At present some 40 per cent of all asthmatics are covered by medical cards, and therefore, receive their prescribed drugs, as well as general practitioner services, entirely free of charge. Where an individual or a family is subjected to a significant level of ongoing expenditure on medical expenses due to a persistent medical condition, these expenses are reckoned in determining eligibility for medical card cover. In the case of a family, a medical card can be issued to one member of the family only, where appropriate.

The remaining 60 per cent of asthmatic patients comprise persons and their dependants, including asthmatics under 16 years of age, who have access to the refund of costs of drugs scheme. That scheme ensures that net unrefunded expenditure on prescribed drugs does not exceed £28 per calendar month. There is no income limit for this scheme.

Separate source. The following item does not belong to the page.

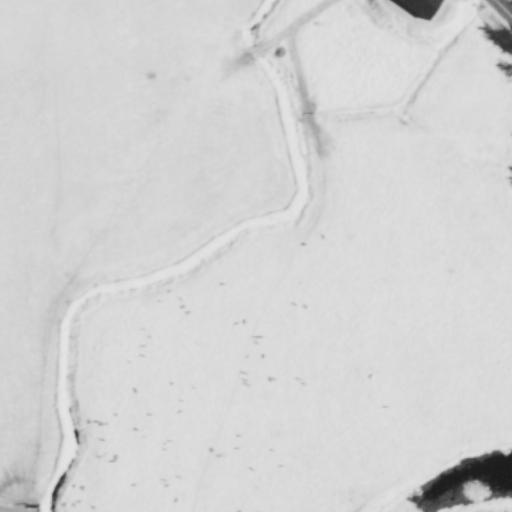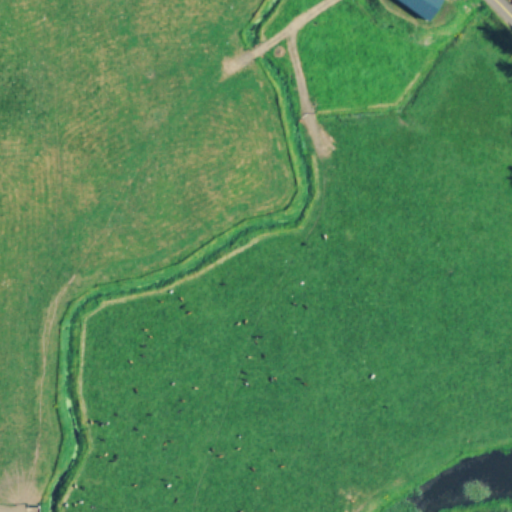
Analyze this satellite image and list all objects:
building: (420, 6)
road: (503, 7)
crop: (253, 258)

The possibility of including asthma in the list of illnesses covered by the long term illness scheme has already been considered. However, present financial constraints do not permit this as such general extension of the scheme to those without medical cards would involve an increase of at least £10 million per annum in current expenditure on the scheme. The cost of extending the scheme to children under 16 years without medical cards would be some £3 million per annum. However, it would be virtually impossible to extend the scheme to young persons without extending it to all who have made a similar case.